■ **Source extract**
-- -- --
The Daybook Portfolio
- KarenCoats
- Dec 31, 2018
- 4 min read

One of my favorite assignments is the end-of-semester Daybook Portfolio, which I have adapted from Brannon et al’s Thinking Out Loud on Paper: The Student Daybook as a Tool to Foster Learning. At the beginning of the semester, I give students guidelines for setting up their daybooks. To inspire them to think beyond the idea that this is a “journal,” I tell them stories of students past. One of my favorites is about the student who hated the idea of keeping a daybook, so he filled it with the lyrics from his favorite songs. Then he actually read those lyrics, and had an epiphany: he didn’t agree with the perspectives he was filling his head with. He didn’t, for instance, think all women were bitches and ‘ho’s. He realized that a steady diet of these songs was encouraging him to be someone he didn’t like very much, an angry, unreflective someone who would not, in fact, be a good mentor for high school students. As he started to wean himself off those types of songs, he realized that he mostly listened to them in the company of certain people, so he stepped away from those friendships. His final transformation came when we read the YA novel Ten Cents a Dance, which is about taxi dancers in Chicago during WWII. He got excited to share this book with his grandmother, who had in fact been one of those taxi dancers. By the end of the semester, he was hanging out with her more than with his former friends, and he was closer to becoming the person he wanted to be. Daybooks change lives!
-- -- --
■ **Input data**
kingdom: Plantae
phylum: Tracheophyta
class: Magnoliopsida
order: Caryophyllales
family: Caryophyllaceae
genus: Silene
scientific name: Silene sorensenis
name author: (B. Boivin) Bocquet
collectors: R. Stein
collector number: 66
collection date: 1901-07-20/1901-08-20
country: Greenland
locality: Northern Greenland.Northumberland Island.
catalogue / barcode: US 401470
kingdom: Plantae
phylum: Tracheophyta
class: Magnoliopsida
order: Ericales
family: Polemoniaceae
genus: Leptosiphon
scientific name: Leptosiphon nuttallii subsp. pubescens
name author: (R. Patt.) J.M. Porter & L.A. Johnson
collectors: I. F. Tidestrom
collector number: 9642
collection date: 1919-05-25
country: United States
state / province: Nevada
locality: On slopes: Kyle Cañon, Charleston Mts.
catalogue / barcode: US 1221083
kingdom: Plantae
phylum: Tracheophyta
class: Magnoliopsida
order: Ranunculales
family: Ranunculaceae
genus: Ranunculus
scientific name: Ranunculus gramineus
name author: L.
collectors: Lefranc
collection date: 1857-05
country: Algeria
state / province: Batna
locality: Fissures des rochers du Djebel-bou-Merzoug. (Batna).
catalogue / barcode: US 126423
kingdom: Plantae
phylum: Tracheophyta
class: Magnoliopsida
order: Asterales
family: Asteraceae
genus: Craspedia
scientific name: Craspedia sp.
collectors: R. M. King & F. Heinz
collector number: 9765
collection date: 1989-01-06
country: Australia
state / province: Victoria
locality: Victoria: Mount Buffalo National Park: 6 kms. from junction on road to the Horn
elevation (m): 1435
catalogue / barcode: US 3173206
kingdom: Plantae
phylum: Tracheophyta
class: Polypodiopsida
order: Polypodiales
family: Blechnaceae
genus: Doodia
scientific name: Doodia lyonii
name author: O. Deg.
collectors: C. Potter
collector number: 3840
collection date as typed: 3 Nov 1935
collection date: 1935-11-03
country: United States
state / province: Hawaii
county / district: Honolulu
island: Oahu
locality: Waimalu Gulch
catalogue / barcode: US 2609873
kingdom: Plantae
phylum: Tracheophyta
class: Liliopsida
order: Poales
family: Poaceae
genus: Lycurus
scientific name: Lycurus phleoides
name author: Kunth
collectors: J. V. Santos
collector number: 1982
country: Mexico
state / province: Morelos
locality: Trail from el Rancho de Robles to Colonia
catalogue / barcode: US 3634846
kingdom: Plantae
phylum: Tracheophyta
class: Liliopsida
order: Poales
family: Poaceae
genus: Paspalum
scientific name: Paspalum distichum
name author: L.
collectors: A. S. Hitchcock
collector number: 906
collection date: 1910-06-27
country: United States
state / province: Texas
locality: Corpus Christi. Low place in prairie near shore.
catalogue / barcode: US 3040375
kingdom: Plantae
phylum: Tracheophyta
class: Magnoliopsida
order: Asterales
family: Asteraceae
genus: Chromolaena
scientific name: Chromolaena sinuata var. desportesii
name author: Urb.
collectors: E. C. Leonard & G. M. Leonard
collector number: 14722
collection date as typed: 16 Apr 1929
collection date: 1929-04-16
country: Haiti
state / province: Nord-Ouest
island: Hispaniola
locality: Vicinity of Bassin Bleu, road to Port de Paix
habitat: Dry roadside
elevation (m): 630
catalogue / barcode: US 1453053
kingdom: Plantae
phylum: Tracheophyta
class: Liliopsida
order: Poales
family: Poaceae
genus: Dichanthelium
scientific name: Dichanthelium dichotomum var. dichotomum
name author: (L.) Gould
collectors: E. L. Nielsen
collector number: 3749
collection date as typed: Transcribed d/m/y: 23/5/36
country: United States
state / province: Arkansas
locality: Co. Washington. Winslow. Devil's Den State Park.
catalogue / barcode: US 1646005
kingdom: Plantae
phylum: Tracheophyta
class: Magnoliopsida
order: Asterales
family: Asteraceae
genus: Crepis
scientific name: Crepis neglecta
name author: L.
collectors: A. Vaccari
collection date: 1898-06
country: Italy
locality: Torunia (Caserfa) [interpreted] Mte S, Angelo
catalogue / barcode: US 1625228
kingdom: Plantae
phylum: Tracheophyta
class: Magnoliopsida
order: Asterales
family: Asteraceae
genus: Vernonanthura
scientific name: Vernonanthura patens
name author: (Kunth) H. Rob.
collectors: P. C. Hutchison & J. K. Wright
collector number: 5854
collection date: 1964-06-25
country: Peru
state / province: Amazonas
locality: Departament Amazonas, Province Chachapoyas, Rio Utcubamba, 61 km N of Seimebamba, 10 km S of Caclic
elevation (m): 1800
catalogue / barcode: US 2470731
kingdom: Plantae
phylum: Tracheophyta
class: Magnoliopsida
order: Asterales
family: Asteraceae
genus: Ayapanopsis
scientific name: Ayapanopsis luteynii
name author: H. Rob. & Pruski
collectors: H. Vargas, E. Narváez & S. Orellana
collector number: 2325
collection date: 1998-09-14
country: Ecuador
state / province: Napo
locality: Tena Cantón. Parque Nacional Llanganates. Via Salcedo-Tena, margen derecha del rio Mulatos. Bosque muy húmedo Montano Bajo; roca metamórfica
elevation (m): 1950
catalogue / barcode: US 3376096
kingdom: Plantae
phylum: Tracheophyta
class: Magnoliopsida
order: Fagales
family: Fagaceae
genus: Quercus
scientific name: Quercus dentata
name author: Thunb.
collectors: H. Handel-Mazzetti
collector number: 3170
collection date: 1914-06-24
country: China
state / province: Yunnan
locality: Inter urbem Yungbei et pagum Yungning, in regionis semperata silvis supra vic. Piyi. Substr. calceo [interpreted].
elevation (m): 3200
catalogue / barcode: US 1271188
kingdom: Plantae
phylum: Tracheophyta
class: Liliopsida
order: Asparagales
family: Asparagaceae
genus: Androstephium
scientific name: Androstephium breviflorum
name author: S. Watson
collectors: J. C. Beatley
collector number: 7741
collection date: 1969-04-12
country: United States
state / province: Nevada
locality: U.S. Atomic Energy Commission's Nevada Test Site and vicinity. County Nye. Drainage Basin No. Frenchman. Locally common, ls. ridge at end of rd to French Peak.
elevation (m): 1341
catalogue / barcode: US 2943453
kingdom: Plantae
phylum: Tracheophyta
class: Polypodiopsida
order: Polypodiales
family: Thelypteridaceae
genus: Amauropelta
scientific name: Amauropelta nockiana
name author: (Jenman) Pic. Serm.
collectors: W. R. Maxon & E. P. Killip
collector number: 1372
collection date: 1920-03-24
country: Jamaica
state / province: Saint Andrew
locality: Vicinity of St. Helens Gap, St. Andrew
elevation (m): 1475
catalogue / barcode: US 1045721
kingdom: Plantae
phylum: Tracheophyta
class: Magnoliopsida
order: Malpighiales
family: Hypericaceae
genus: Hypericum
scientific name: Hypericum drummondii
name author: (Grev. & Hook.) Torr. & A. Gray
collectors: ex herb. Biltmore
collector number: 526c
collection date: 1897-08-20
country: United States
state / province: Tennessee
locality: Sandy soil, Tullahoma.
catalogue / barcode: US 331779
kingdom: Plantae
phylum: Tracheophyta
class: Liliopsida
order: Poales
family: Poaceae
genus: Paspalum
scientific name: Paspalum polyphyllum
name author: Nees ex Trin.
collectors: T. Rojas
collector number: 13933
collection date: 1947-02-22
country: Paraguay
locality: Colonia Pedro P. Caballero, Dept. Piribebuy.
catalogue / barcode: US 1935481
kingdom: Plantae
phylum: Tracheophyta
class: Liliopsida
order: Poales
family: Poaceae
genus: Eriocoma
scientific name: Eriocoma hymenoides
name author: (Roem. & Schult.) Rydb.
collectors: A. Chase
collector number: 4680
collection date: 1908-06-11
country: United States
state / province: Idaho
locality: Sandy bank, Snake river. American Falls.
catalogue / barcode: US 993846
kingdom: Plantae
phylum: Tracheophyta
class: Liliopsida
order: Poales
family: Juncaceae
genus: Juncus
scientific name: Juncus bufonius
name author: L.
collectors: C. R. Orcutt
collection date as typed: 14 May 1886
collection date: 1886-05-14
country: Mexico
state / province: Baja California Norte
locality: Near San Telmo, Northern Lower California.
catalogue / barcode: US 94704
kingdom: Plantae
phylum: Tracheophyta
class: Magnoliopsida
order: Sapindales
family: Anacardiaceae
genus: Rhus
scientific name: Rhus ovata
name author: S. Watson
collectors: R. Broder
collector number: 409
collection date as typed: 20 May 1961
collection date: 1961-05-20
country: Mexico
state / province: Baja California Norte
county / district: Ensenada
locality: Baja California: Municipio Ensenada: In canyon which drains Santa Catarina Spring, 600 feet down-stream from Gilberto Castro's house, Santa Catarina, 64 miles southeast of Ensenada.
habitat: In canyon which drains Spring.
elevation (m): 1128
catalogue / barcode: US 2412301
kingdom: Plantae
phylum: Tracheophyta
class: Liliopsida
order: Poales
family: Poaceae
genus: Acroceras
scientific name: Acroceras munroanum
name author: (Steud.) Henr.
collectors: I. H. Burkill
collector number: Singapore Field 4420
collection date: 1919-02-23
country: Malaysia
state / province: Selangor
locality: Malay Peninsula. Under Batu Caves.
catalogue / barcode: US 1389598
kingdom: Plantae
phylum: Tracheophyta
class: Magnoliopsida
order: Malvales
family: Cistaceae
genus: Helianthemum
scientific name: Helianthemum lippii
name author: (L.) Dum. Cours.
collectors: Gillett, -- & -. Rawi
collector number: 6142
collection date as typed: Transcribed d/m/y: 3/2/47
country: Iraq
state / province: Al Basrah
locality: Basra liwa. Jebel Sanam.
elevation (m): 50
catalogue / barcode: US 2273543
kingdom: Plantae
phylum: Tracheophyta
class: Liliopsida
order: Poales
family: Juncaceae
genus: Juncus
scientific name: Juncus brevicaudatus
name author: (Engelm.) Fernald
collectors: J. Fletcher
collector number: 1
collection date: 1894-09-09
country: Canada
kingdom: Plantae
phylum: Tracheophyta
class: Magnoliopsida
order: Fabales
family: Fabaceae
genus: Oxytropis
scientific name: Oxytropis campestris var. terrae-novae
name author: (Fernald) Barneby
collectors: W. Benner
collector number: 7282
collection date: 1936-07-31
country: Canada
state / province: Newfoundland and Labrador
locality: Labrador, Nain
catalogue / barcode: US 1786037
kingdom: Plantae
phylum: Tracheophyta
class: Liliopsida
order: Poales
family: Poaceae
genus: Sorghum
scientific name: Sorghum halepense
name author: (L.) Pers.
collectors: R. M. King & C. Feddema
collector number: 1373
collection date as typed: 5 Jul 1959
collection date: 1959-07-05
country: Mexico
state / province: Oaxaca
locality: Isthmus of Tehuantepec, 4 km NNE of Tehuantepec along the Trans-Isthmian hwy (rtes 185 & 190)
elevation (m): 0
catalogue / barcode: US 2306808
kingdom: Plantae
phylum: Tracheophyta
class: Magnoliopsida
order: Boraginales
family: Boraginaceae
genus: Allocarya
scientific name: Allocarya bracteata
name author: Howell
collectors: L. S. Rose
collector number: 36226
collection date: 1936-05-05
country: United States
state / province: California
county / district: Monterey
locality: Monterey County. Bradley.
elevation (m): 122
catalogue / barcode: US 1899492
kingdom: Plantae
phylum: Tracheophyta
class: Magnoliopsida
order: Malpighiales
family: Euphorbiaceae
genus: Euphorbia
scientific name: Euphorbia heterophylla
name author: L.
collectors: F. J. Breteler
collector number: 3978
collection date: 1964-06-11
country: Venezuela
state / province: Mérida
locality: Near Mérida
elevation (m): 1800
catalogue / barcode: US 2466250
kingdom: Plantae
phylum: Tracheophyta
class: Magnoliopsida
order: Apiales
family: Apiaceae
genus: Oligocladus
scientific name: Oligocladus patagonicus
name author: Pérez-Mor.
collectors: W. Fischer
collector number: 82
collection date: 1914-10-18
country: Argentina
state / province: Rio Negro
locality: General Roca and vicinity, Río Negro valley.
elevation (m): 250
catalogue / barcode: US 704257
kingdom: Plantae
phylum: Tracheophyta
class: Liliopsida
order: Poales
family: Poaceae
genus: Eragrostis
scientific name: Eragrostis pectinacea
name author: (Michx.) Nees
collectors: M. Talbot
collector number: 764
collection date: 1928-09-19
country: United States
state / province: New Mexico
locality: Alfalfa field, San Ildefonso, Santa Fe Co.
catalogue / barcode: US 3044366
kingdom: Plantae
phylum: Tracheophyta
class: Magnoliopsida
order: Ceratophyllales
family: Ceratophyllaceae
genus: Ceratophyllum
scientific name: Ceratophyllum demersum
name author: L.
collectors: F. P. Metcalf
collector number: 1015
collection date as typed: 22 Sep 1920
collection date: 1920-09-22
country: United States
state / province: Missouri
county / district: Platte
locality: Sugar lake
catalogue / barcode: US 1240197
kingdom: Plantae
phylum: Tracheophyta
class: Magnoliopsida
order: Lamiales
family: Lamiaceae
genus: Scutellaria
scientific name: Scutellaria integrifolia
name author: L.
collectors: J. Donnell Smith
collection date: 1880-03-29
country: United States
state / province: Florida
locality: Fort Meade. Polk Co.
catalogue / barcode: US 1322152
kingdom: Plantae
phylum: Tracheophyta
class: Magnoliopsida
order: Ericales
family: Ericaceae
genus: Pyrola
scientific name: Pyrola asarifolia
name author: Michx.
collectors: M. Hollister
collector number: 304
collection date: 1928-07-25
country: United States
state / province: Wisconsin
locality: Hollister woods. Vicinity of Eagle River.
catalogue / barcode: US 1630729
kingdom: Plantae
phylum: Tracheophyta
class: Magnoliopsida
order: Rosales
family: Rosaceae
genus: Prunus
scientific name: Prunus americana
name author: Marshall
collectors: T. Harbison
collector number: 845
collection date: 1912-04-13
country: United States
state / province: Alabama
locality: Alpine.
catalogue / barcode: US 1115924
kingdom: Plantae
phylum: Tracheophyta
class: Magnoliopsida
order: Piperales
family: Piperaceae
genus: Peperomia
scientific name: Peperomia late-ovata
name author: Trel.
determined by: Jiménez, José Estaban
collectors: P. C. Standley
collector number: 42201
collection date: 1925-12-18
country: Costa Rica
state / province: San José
-- -- --
List every line of the daybook portfolio post that comes before its first paragraph, leaving out the blank line.

The Daybook Portfolio
KarenCoats
Dec 31, 2018
4 min read